Reynold argued that although outputs from EU projects have been innovative and involved plenty of technical achievement, challenges such as winning user acceptance and clinical credibility prove tougher than the technical ones. We have over-emphasised the technical aspects of innovation and under-emphasised the need to reach the end user.

Slide from Reynolds talk
Slide from Reynolds talk

Reynold reiterated the three main obstacles to the adoption of telemedicine that were identified in the EC Staff Working Paper “Telemedicine for the benefit of patients, healthcare systems and society” (2009). These were:

1. Acceptance by users

  • Lack of confidence or awareness found in all user groups
  • Concerns about privacy
  • The maintenance of a beneficial doctor-patient relationship
  • Unclear mechanisms for reimbursement

2. Technical issues

  • Reliability
  • Interoperability
  • Usability

3. Legal clarity

  • The legal position is immature
  • The legal position differs for doctor-doctor and doctor-patient interactions
  • The legal position differs according to the service’s country of origin

This agrees with OCC’s experience since 1998. It’s very hard to reach the end user but we must try. As technologists we can address blocks (1) and (2) to the adoption of telemedicine: lack of confidence, awareness of potential, concerns about privacy, reliability and interoperability.
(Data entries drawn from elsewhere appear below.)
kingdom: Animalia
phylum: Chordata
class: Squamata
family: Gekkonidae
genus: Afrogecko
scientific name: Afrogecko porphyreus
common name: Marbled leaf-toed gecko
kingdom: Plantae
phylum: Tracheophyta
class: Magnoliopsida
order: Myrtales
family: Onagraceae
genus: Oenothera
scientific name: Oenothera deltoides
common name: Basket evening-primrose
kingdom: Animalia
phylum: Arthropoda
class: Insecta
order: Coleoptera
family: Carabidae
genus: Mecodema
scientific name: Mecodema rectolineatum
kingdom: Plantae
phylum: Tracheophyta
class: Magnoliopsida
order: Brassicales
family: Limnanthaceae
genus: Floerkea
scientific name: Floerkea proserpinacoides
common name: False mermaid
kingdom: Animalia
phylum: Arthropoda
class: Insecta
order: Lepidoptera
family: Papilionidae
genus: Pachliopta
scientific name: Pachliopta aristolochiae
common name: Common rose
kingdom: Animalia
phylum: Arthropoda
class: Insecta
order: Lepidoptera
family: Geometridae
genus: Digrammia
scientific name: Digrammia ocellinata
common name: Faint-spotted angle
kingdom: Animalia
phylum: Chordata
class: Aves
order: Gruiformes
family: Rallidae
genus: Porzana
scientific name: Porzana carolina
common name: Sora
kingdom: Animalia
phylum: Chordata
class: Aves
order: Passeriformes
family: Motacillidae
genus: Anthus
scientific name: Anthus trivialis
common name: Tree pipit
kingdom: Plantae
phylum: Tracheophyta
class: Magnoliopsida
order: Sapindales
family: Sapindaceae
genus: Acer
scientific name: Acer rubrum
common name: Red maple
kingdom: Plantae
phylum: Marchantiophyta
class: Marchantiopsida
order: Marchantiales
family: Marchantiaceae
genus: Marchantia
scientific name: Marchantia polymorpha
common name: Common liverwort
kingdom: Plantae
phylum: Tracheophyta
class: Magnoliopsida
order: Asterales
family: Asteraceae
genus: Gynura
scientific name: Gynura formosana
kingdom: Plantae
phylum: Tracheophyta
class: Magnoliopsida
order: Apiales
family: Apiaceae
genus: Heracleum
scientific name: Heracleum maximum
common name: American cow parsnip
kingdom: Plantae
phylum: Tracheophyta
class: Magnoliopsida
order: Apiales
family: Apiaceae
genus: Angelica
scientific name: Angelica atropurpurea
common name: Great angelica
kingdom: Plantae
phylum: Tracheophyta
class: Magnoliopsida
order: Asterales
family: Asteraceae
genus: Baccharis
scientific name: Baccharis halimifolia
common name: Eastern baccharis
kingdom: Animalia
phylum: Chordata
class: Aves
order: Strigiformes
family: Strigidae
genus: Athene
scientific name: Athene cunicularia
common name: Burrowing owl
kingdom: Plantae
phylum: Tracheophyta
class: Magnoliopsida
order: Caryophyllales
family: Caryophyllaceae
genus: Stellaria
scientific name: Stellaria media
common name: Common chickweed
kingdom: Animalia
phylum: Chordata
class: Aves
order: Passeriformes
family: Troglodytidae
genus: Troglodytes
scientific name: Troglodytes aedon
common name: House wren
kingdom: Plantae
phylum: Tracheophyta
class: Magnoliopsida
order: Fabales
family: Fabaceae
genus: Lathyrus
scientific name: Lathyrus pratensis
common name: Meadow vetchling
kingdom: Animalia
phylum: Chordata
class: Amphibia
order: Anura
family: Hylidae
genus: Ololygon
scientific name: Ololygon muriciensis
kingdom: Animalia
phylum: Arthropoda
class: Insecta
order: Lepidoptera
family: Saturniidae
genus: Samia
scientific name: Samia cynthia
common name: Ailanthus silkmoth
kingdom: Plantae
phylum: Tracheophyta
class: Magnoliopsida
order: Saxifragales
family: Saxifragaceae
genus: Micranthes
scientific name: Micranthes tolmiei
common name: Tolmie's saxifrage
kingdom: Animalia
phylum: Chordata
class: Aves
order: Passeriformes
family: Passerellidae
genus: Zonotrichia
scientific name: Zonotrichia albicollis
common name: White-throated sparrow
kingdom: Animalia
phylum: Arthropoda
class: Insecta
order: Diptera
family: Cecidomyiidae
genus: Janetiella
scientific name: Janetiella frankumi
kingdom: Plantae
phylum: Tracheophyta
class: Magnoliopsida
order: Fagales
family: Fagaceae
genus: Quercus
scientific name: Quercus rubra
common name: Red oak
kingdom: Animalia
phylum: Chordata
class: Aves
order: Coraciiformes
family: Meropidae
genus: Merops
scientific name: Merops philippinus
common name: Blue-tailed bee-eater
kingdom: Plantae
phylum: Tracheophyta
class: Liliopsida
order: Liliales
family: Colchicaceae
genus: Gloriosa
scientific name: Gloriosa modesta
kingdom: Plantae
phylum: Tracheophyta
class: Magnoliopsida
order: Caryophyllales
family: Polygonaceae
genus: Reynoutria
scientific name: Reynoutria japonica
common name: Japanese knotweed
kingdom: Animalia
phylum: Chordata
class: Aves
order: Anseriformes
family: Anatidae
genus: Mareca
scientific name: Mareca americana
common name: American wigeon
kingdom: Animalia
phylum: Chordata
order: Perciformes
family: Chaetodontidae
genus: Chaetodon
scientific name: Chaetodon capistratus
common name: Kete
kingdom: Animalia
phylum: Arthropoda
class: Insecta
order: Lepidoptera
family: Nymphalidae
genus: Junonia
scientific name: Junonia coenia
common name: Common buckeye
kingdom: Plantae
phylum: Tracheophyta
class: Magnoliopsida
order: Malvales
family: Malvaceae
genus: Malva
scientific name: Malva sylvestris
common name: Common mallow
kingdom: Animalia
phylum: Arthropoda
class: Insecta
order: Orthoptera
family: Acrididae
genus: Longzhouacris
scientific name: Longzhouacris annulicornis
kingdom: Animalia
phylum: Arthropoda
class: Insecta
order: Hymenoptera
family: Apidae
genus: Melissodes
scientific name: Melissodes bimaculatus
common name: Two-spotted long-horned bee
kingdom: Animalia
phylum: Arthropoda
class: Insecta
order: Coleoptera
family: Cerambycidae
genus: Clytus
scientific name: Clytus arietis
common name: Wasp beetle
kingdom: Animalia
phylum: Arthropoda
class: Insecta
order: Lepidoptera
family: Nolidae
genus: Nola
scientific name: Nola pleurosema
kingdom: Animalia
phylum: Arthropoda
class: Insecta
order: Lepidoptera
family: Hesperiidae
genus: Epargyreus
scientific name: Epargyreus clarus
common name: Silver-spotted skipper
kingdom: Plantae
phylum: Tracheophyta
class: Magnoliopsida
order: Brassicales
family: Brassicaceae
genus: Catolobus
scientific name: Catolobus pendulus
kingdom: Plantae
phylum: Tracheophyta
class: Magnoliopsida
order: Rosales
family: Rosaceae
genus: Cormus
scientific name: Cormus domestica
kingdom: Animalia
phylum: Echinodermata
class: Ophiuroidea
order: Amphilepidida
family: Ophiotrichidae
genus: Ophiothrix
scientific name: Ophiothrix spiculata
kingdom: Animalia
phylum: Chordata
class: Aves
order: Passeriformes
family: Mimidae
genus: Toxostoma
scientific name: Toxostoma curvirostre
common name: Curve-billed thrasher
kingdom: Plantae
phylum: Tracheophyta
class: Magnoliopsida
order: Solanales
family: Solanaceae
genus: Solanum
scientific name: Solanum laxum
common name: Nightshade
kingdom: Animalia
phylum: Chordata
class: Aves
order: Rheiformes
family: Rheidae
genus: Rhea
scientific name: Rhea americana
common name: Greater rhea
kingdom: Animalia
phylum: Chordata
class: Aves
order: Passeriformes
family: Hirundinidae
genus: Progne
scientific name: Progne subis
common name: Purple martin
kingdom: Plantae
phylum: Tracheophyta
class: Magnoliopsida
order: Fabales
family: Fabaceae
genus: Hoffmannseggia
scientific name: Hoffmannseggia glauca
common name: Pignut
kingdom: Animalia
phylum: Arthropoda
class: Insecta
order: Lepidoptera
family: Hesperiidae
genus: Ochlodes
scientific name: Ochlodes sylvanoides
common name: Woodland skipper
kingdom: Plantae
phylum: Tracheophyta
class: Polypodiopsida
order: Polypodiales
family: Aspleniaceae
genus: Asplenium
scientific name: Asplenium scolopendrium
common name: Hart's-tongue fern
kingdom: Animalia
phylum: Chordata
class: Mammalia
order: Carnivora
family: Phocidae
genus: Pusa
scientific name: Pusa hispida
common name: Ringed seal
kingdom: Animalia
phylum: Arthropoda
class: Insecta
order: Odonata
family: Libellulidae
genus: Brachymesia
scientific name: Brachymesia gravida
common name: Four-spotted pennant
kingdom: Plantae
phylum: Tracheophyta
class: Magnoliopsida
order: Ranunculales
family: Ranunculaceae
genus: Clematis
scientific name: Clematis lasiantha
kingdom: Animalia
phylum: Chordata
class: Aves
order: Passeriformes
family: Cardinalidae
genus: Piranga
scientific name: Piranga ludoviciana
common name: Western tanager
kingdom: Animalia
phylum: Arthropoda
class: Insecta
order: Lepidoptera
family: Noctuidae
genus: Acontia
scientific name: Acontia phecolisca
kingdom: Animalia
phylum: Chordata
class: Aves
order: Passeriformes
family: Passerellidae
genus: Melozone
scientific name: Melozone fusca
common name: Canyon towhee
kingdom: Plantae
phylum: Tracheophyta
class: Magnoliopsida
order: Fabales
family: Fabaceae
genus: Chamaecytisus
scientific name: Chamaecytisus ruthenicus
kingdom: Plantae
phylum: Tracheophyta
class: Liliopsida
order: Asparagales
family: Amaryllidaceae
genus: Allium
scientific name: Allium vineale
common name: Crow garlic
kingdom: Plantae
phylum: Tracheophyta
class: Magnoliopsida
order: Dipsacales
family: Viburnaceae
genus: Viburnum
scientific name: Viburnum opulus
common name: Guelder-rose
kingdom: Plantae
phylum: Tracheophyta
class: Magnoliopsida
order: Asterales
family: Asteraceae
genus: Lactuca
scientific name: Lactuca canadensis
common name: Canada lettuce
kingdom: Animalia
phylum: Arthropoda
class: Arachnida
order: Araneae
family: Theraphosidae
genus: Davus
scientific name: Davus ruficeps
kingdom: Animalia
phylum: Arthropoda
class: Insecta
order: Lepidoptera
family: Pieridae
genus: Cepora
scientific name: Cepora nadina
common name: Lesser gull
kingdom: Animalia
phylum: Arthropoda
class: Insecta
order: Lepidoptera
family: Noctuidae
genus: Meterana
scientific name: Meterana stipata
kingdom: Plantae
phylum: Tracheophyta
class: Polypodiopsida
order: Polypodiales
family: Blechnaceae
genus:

In order to advance telemedicine:

  1. We need to build simple, reliable systems users can understand
  2. We need to put more effort into clinical validation with clinicians and patients
  3. We can only win credibility with more articles in peer-reviewed journals
  4. We must use standards for interoperability and connect to EHR systems

At the conference there were presentations from several similar projects. A good way to motivate project teams would be to set up a validation fund, controlled by clinicians and patients, who would spend it on a clinical trial for the project they select at the end as the most promising. The suggestion was noted by the European Commission.